In May 2008, the firm sent him a notice of his statutory right to non-binding arbitration, informing him that the right would be deemed waived if he did not respond within 30 days. Singh did not respond, and the firm petitioned the County Bar, through its Dispute Resolution Services, Inc. subsidiary—now the Center for Civic Mediation—for binding arbitration under the fee agreement.

The petition was on a preprinted form stating that unless the firm “and the client agree in writing to binding arbitration, this arbitration will proceed as a non-binding arbitration.”

DRS subsequently served Singh with a copy of the petition and a notice of arbitration under the Mandatory Fee Arbitration Act. The notice stated:

“This arbitration is non-binding.
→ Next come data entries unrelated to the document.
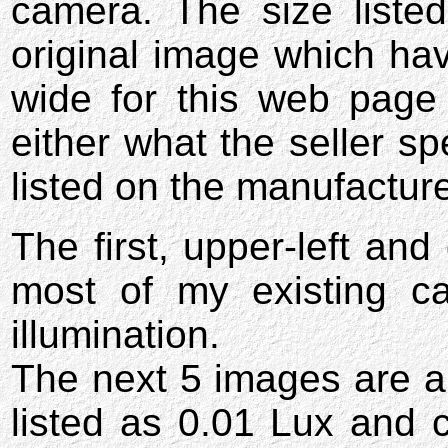
camera. The size listed
original image which hav
wide for this web page
either what the seller spe
listed on the manufactur
The first, upper-left and
most of my existing c
illumination.
The next 5 images are a
listed as 0.01 Lux and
However, if, at the time of the hearing or prior to the hearing, all parties to this dispute agree in writing to be bound, this arbitration will become binding.”

Singh’s new counsel responded that Singh agreed to mediation but did not agree to binding arbitration.

An attorney with the Weissmann firm wrote to the DRS case coordinator, with copies to Singh’s counsel and the arbitrators, expressing the understanding that Singh had waived his statutory right to non-binding arbitration and that the case would proceed to binding, contractual arbitration.

The parties eventually agreed that Michael Mathias would serve as loan arbitrator, rather than go before a three-member panel, but Singh’s counsel reiterated that he did not agree that arbitration would be binding.

Mathias told the parties that he had been instructed by DRS that arbitration would be binding, but in his award, which was for nearly the full amount sought by the firm, he said he had not taken testimony on the issue and that he did not render a decision on it.

Los Angeles Superior Court Judge Lisa Hart Cole, in granting confirmation and denying Singh’s petition to vacate, ruled that Singh had waived his right to non-binding arbitration and that the firm was not required to obtain a prior court order for the arbitration to be binding under the California Arbitration Act.

But Perluss, writing yesterday for the Court of Appeal, cited Aguilar v. Lerner (2004) 32 Cal.4th 974, in which the court explained the interplay between the Minimum Fee Arbitration Act and the California Arbitration Act when a fee agreement contains an arbitration clause. Under that ruling, nonbinding arbitration under the former statute and binding arbitration under the latter are completely separate proceedings.

The DRS rules, Perluss explained, implement the MFAA, not the CAA. While the MFAA permits the parties to agree to binding arbitration, the DRS rules make clear that arbitration is not binding unless both parties agree, in a post-dispute submission, to be bound by the award, the presiding justice noted.

This was made clear, he said, in the information cover sheet to the DRS petition form, stating:

“In an arbitration filed by an attorney, the program cannot enforce a ‘binding clause’ in a retainer agreement. Under Business & Professions Code 6204(a), the parties may agree in writing to binding arbitration after the dispute arises. We will close the file if we do not receive written consent from both parties in a voluntary arbitration.”

While the firm could have provided for binding arbitration under the CAA in its retainer agreement, Perluss elaborated, “that is not what happened.” Instead, he explained, the parties purported to enter into a pre-dispute binding arbitration agreement under a set of rules that do not permit such an agreement.

The firm’s argument that the rules permit such an agreement, he said, “rests on a fundamental misreading of those rules.”

But Perluss also concluded that firm’s objective of obtaining binding arbitration of fee disputes was a lawful one, so the provision for arbitration could be severed from the invalid requirement that the proceeding be conducted under DRS rules.

Attorneys on appeal were Roger A.S. Manlin for Singh and Steven Glaser for the law firm.

The case is Weissmann Wolff Bergman Coleman Grodin & Evall LLP v. Singh, B225813.